Par ailleurs, la mise en place d’une chaire multidisciplinaire offrirait aux étudiants, aux chercheurs, aux décideurs et aux acteurs de la société civile la possibilité d’explorer divers domaines scientifiques pour analyser la société réunionnaise dans sa globalité. C’est pourquoi la création d’une chaire universitaire dédiée aux études réunionnaises à l’Université de La Réunion est considérée comme essentielle, pour plusieurs raisons :
- Valoriser le patrimoine culturel et historique de La Réunion
L’histoire de La Réunion est riche, caractérisée par la colonisation, l’esclavage, l’engagisme et le métissage culturel. Une chaire universitaire serait indispensable pour étudier, documenter et transmettre ce patrimoine exceptionnel aux générations futures. - Développer la recherche scientifique à l’échelle locale
Une chaire universitaire favoriserait la recherche sur des sujets propres au pays, comme l’histoire, la langue, la culture, la biodiversité, l’économie locale ou encore les problématiques sociales de La Réunion. - Favoriser le rayonnement académique à l’échelle internationale
En structurant les études réunionnaises, l’Université de La Réunion pourrait devenir un pôle d’excellence dans ce domaine et attirer des chercheurs et des étudiants venant du monde entier qui sont intéressés par les dynamiques insulaires, postcoloniales et culturelles. - Répondre aux enjeux socio-économiques et environnementaux actuels
Une chaire spécialisée permettrait d’analyser les défis spécifiques de l’île, tels que le développement durable, la préservation de la biodiversité, le tourisme, ainsi que les disparités sociales et économiques, en offrant des solutions appropriées. - Renforcer l’identité et la transmission des savoirs « péi »

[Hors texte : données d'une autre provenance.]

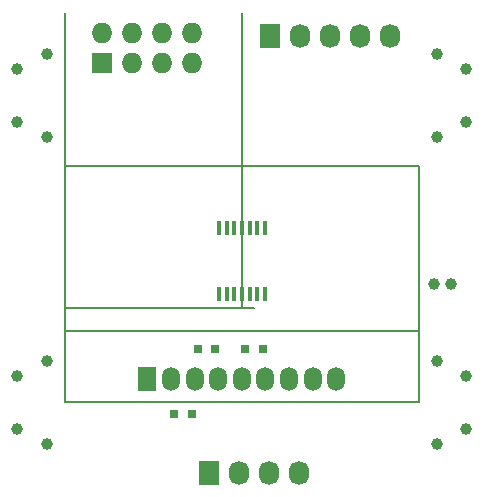
<source format=gts>
G04 #@! TF.FileFunction,Soldermask,Top*
%FSLAX46Y46*%
G04 Gerber Fmt 4.6, Leading zero omitted, Abs format (unit mm)*
G04 Created by KiCad (PCBNEW (2014-11-17 BZR 5289)-product) date Thu 22 Jan 2015 10:16:19 AM EST*
%MOMM*%
G01*
G04 APERTURE LIST*
%ADD10C,0.100000*%
%ADD11C,0.200000*%
%ADD12R,0.800000X0.750000*%
%ADD13R,1.727200X2.032000*%
%ADD14O,1.727200X2.032000*%
%ADD15R,1.727200X1.727200*%
%ADD16O,1.727200X1.727200*%
%ADD17C,1.000000*%
%ADD18R,0.299720X1.300480*%
%ADD19C,1.000760*%
%ADD20R,1.500000X2.032000*%
%ADD21O,1.500000X2.032000*%
G04 APERTURE END LIST*
D10*
D11*
X219000000Y-137000000D02*
X208000000Y-137000000D01*
X218000000Y-112000000D02*
X218000000Y-137000000D01*
X203000000Y-137000000D02*
X208000000Y-137000000D01*
X203000000Y-112000000D02*
X203000000Y-137000000D01*
X233000000Y-139000000D02*
X203000000Y-139000000D01*
X203000000Y-125000000D02*
X203000000Y-145000000D01*
X233000000Y-125000000D02*
X203000000Y-125000000D01*
X233000000Y-145000000D02*
X233000000Y-125000000D01*
X203000000Y-145000000D02*
X233000000Y-145000000D01*
D12*
X212250000Y-146000000D03*
X213750000Y-146000000D03*
X215750000Y-140500000D03*
X214250000Y-140500000D03*
X219750000Y-140500000D03*
X218250000Y-140500000D03*
D13*
X220420000Y-114000000D03*
D14*
X222960000Y-114000000D03*
X225500000Y-114000000D03*
X228040000Y-114000000D03*
X230580000Y-114000000D03*
D15*
X206190000Y-116270000D03*
D16*
X206190000Y-113730000D03*
X208730000Y-116270000D03*
X208730000Y-113730000D03*
X211270000Y-116270000D03*
X211270000Y-113730000D03*
X213810000Y-116270000D03*
X213810000Y-113730000D03*
D13*
X215190000Y-151000000D03*
D14*
X217730000Y-151000000D03*
X220270000Y-151000000D03*
X222810000Y-151000000D03*
D17*
X199000000Y-147250000D03*
X199000000Y-142750000D03*
X201500000Y-148500000D03*
X201500000Y-141500000D03*
X199000000Y-121250000D03*
X199000000Y-116750000D03*
X201500000Y-122500000D03*
X201500000Y-115500000D03*
X237000000Y-116750000D03*
X237000000Y-121250000D03*
X234500000Y-115500000D03*
X234500000Y-122500000D03*
X237000000Y-142750000D03*
X237000000Y-147250000D03*
X234500000Y-141500000D03*
X234500000Y-148500000D03*
D18*
X216069600Y-135794000D03*
X216704600Y-135794000D03*
X217365000Y-135794000D03*
X218000000Y-135794000D03*
X218660400Y-135794000D03*
X219308100Y-135794000D03*
X219955800Y-135794000D03*
X219955800Y-130206000D03*
X219308100Y-130206000D03*
X218660400Y-130206000D03*
X218000000Y-130206000D03*
X217352300Y-130206000D03*
X216704600Y-130206000D03*
X216056900Y-130206000D03*
D19*
X234250700Y-135000000D03*
X235749300Y-135000000D03*
D20*
X210000000Y-143000000D03*
D21*
X212000000Y-143000000D03*
X214000000Y-143000000D03*
X216000000Y-143000000D03*
X218000000Y-143000000D03*
X220000000Y-143000000D03*
X222000000Y-143000000D03*
X224000000Y-143000000D03*
X226000000Y-143000000D03*
M02*

</source>
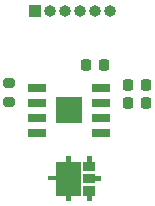
<source format=gts>
%TF.GenerationSoftware,KiCad,Pcbnew,8.0.1*%
%TF.CreationDate,2024-09-25T11:56:53+02:00*%
%TF.ProjectId,dot_projector,646f745f-7072-46f6-9a65-63746f722e6b,rev?*%
%TF.SameCoordinates,Original*%
%TF.FileFunction,Soldermask,Top*%
%TF.FilePolarity,Negative*%
%FSLAX46Y46*%
G04 Gerber Fmt 4.6, Leading zero omitted, Abs format (unit mm)*
G04 Created by KiCad (PCBNEW 8.0.1) date 2024-09-25 11:56:53*
%MOMM*%
%LPD*%
G01*
G04 APERTURE LIST*
G04 Aperture macros list*
%AMRoundRect*
0 Rectangle with rounded corners*
0 $1 Rounding radius*
0 $2 $3 $4 $5 $6 $7 $8 $9 X,Y pos of 4 corners*
0 Add a 4 corners polygon primitive as box body*
4,1,4,$2,$3,$4,$5,$6,$7,$8,$9,$2,$3,0*
0 Add four circle primitives for the rounded corners*
1,1,$1+$1,$2,$3*
1,1,$1+$1,$4,$5*
1,1,$1+$1,$6,$7*
1,1,$1+$1,$8,$9*
0 Add four rect primitives between the rounded corners*
20,1,$1+$1,$2,$3,$4,$5,0*
20,1,$1+$1,$4,$5,$6,$7,0*
20,1,$1+$1,$6,$7,$8,$9,0*
20,1,$1+$1,$8,$9,$2,$3,0*%
G04 Aperture macros list end*
%ADD10C,0.100000*%
%ADD11R,0.750000X0.300000*%
%ADD12R,2.050000X2.800000*%
%ADD13R,0.350000X0.510000*%
%ADD14R,0.300000X0.500000*%
%ADD15R,0.950000X0.750000*%
%ADD16R,0.520000X0.310000*%
%ADD17RoundRect,0.200000X0.275000X-0.200000X0.275000X0.200000X-0.275000X0.200000X-0.275000X-0.200000X0*%
%ADD18RoundRect,0.225000X-0.225000X-0.250000X0.225000X-0.250000X0.225000X0.250000X-0.225000X0.250000X0*%
%ADD19R,1.000000X1.000000*%
%ADD20O,1.000000X1.000000*%
%ADD21R,1.500000X0.700000*%
%ADD22R,2.290000X2.290000*%
G04 APERTURE END LIST*
%TO.C,LD1*%
D10*
X132330000Y-68670000D02*
X132830000Y-68670000D01*
X132830000Y-68970000D01*
X132330000Y-68970000D01*
X132330000Y-68670000D01*
G36*
X132330000Y-68670000D02*
G01*
X132830000Y-68670000D01*
X132830000Y-68970000D01*
X132330000Y-68970000D01*
X132330000Y-68670000D01*
G37*
X132830000Y-67450000D02*
X134880000Y-67450000D01*
X134880000Y-70250000D01*
X132830000Y-70250000D01*
X132830000Y-67450000D01*
G36*
X132830000Y-67450000D02*
G01*
X134880000Y-67450000D01*
X134880000Y-70250000D01*
X132830000Y-70250000D01*
X132830000Y-67450000D01*
G37*
X133730000Y-66950000D02*
X134030000Y-66950000D01*
X134030000Y-67450000D01*
X133730000Y-67450000D01*
X133730000Y-66950000D01*
G36*
X133730000Y-66950000D02*
G01*
X134030000Y-66950000D01*
X134030000Y-67450000D01*
X133730000Y-67450000D01*
X133730000Y-66950000D01*
G37*
X133730000Y-70250000D02*
X134030000Y-70250000D01*
X134030000Y-70750000D01*
X133730000Y-70750000D01*
X133730000Y-70250000D01*
G36*
X133730000Y-70250000D02*
G01*
X134030000Y-70250000D01*
X134030000Y-70750000D01*
X133730000Y-70750000D01*
X133730000Y-70250000D01*
G37*
X135125000Y-67450000D02*
X136075000Y-67450000D01*
X136075000Y-68200000D01*
X135125000Y-68200000D01*
X135125000Y-67450000D01*
G36*
X135125000Y-67450000D02*
G01*
X136075000Y-67450000D01*
X136075000Y-68200000D01*
X135125000Y-68200000D01*
X135125000Y-67450000D01*
G37*
X135125000Y-68475000D02*
X136075000Y-68475000D01*
X136075000Y-69225000D01*
X135125000Y-69225000D01*
X135125000Y-68475000D01*
G36*
X135125000Y-68475000D02*
G01*
X136075000Y-68475000D01*
X136075000Y-69225000D01*
X135125000Y-69225000D01*
X135125000Y-68475000D01*
G37*
X135125000Y-69500000D02*
X136075000Y-69500000D01*
X136075000Y-70250000D01*
X135125000Y-70250000D01*
X135125000Y-69500000D01*
G36*
X135125000Y-69500000D02*
G01*
X136075000Y-69500000D01*
X136075000Y-70250000D01*
X135125000Y-70250000D01*
X135125000Y-69500000D01*
G37*
X135460000Y-66950000D02*
X135760000Y-66950000D01*
X135760000Y-67450000D01*
X135460000Y-67450000D01*
X135460000Y-66950000D01*
G36*
X135460000Y-66950000D02*
G01*
X135760000Y-66950000D01*
X135760000Y-67450000D01*
X135460000Y-67450000D01*
X135460000Y-66950000D01*
G37*
X135460000Y-70250000D02*
X135760000Y-70250000D01*
X135760000Y-70750000D01*
X135460000Y-70750000D01*
X135460000Y-70250000D01*
G36*
X135460000Y-70250000D02*
G01*
X135760000Y-70250000D01*
X135760000Y-70750000D01*
X135460000Y-70750000D01*
X135460000Y-70250000D01*
G37*
X136070000Y-68700000D02*
X136570000Y-68700000D01*
X136570000Y-69000000D01*
X136070000Y-69000000D01*
X136070000Y-68700000D01*
G36*
X136070000Y-68700000D02*
G01*
X136570000Y-68700000D01*
X136570000Y-69000000D01*
X136070000Y-69000000D01*
X136070000Y-68700000D01*
G37*
%TD*%
D11*
%TO.C,LD1*%
X132460000Y-68830000D03*
D12*
X133850000Y-68860000D03*
D13*
X133855000Y-67205000D03*
D14*
X133870000Y-70510000D03*
D15*
X135600000Y-68860000D03*
D16*
X136330000Y-68855000D03*
%TD*%
D17*
%TO.C,R1*%
X128880000Y-62415000D03*
X128880000Y-60765000D03*
%TD*%
D18*
%TO.C,C3*%
X135365000Y-59250000D03*
X136915000Y-59250000D03*
%TD*%
%TO.C,C2*%
X138915000Y-60960000D03*
X140465000Y-60960000D03*
%TD*%
D19*
%TO.C,J1*%
X131040000Y-54690000D03*
D20*
X132310000Y-54690000D03*
X133580000Y-54690000D03*
X134850000Y-54690000D03*
X136120000Y-54690000D03*
X137390000Y-54690000D03*
%TD*%
D21*
%TO.C,IC1*%
X131240000Y-61185000D03*
X131240000Y-62455000D03*
X131240000Y-63725000D03*
X131240000Y-64995000D03*
X136640000Y-64995000D03*
X136640000Y-63725000D03*
X136640000Y-62455000D03*
X136640000Y-61185000D03*
D22*
X133940000Y-63090000D03*
%TD*%
D18*
%TO.C,C1*%
X138920000Y-62480000D03*
X140470000Y-62480000D03*
%TD*%
M02*

</source>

La création d’une chaire universitaire pourrait jouer un rôle essentiel dans la promotion et la transmission des connaissances locales aux étudiants, aux enseignants et au grand public. Cela permettrait de renforcer le sentiment d’appartenance identitaire et de mettre en valeur les savoirs traditionnels de La Réunion. - Créer des passerelles interdisciplinaires
Favoriser les collaborations entre diverses disciplines telles que l’histoire, la sociologie, la linguistique, l’écologie, l’économie et consorts pourrait permettre une approche globale et novatrice des questions spécifiques à La Réunion.
Pour conclure, d’une part, la création d’une chaire universitaire dédiée aux études réunionnaises serait essentielle pour préserver, analyser et mettre en valeur les particularités de l’île. D’autre part, cela contribuerait au progrès scientifique et académique de La Réunion.